Evaluating Exit 69, Bennett said he’s not so sure the recent interest has a whole lot to do with Johnson.

“This is I-49 play just as much as it is Johnson play,” Bennett said.

Meanwhile, across the street from the mill sits the Maverick Commercial Park. The listing is controlled by Jessica Dearnley, a principal broker with Flake & Kelley.

In April, Jim Phillips, head of the Springdale Liquor Association, bought Lot 9 for $475,000. And according to records from the state Alcoholic Beverage Control Board, a liquor store is supposed to open there.

As the Phillips development creeps forward, Dearnley is busy marketing Maverick’s eight remaining lots.
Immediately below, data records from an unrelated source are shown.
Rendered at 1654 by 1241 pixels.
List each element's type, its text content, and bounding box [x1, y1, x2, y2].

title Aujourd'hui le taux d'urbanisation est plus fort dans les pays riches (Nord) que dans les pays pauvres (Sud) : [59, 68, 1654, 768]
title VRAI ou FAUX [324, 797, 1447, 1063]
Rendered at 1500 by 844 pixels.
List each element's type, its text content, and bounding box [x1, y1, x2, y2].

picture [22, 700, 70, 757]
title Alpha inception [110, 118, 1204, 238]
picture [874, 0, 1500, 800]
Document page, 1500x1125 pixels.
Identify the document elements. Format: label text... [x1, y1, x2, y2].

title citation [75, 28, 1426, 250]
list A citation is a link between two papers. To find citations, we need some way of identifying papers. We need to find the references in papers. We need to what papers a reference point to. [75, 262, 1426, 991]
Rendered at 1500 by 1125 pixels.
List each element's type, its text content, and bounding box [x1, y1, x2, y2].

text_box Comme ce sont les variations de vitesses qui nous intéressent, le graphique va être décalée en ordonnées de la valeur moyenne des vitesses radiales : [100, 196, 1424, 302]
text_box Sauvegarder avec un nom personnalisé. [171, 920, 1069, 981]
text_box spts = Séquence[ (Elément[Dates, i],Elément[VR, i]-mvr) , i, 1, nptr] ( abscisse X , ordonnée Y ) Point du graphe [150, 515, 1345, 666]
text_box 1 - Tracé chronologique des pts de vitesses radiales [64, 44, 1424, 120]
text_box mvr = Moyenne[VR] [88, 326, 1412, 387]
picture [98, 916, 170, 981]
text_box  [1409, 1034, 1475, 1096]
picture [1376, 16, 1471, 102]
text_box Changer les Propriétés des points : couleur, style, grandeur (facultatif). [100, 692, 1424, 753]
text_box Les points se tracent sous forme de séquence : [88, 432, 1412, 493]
“We’re reaching out to national retailers and trying to educate them,” Dearnley said. “I’ve been working on letters of intent.”

Even though traffic counts have risen to 70,000 vehicles per day along the Johnson leg of I-49, and even though, according to Dearnley, exit 69 is within 7 miles of more than 60,000 households with an average household income of over $61,000, those numbers might not be enough to convince investors to come to what, in comparison to places like Dallas and Kansas City, remains a small market.

“That’s our biggest challenge, to convince them to locate here,” Dearnley said.